European Champions Cup and Challenge Cup groups guide

13 October 2016 03:23

The European Champions Cup and Challenge Cup competitions look set to provide another season of gripping action, all leading to the finals at Murrayfield in Edinburgh next May.

The five pool winners in each competition will secure quarter-final places, together with the the three best runners-up. Here, Press Association Sport looks at how the pool stages could pan out in both tournaments.

EUROPEAN CHAMPIONS CUP

Pool One: Former European champions Leicester and Munster have been drawn alongside each other, together with last season's Champions Cup runners-up and French title holders Racing 92, plus Gregor Townsend's impressive Glasgow Warriors. Bonus points - especially away from home - seem set to decide the outcome, with Dan Carter's Racing the likely winners.
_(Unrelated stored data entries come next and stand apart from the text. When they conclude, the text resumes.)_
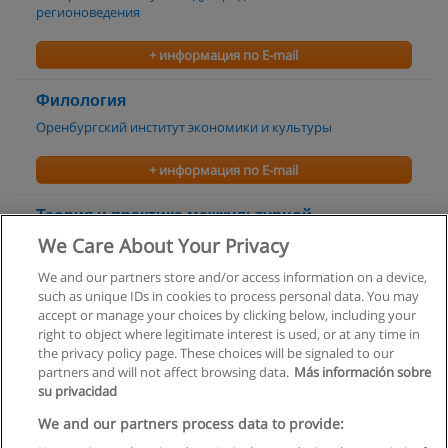
регионоведения
+ информация по E-mail
Филология
Оренбургский институт экономики и культуры
+ информация по E-mail
Теория и практика межкультурной
коммуникации
We Care About Your Privacy
Оренбургский институт экономики и культуры
We and our partners store and/or access information on a device,
such as unique IDs in cookies to process personal data. You may
+ информация по E-mail
accept or manage your choices by clicking below, including your
right to object where legitimate interest is used, or at any time in
the privacy policy page. These choices will be signaled to our
partners and will not affect browsing data.
Más información sobre
su privacidad
Правила пользования
We and our partners process data to provide:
Pool Two: The group should be dominated by four-time European champions Toulouse and twice tournament winners Wasps, although Guinness PRO12 title holders Connacht will be no pushovers, especially in Galway, but Italian minnows Zebre are likely to prove cannon fodder. Wasps won a fearsome group last season that also included Toulon, Bath and Leinster, and they could finish as top dogs again.

Pool Three: Another likely two-horse race, this time between French heavyweights Toulon and Champions Cup holders Saracens, who meet in France on Saturday. Saracens look the stronger of the two on paper and have a hardened big-game pedigree that will make them tough to topple. Sale Sharks and sole Welsh side the Scarlets appear to be playing for third and fourth.

Pool Four: Past European Cup winners Leinster and Northampton are joined by European Challenge Cup holders Montpellier and their Top 14 rivals Castres for what is a fiendishly-difficult group to predict. All four teams are capable of beating each other on their day, but Jake White's Montpellier - if they can pick up points on the road - could prevail.

Pool Five: Difficult to look past current French Top 14 leaders Clermont Auvergne as group winners, and the pool could be shaped by their opener away against last season's beaten Aviva Premiership finalists Exeter on Sunday. The Chiefs are good enough to push Clermont all the way, with Ulster and Bordeaux-Begles possibly a short distance behind.

EUROPEAN CHALLENGE CUP

Pool One: This season's French Top 14 surprise package La Rochelle could take the group by storm, especially given that rivals Bayonne are bottom of the same league and Gloucester are struggling for Aviva Premiership consistency. Italians Treviso, meanwhile, are unlikely to threaten.

Pool Two: Welsh challengers the Ospreys, with their array of internationals, appear marginal favourites to lead the way, although none of their away games - against Newcastle, Grenoble and Lyon - could be considered straightforward. Points collected on the road could prove crucial.

Pool Three: Brive, European Cup winners 19 years ago and currently seventh in the Top 14, look to have the edge in a group also featuring Worcester, Newport Gwent Dragons and Russian side Enisei-STM. Worcester and the Dragons head to Russia this month for what will be testing trips, but Brive look the strongest all-round side.

Pool Four: Fierce west country rivals Bath and Bristol are grouped together, along with a resurgent Cardiff Blues and French hopefuls Pau. Bath and the Blues are likely to be the dominant forces, with the outcome possibly being decided by back-to-back fixtures between them in December.

Pool Five: Harlequins and Stade Francais, who met in the 2011 Challenge Cup final, are set to hold sway in a group that also includes Edinburgh and Timisoara Saracens, a Romanian club making a European tournament debut. Quins should have enough to top the pool.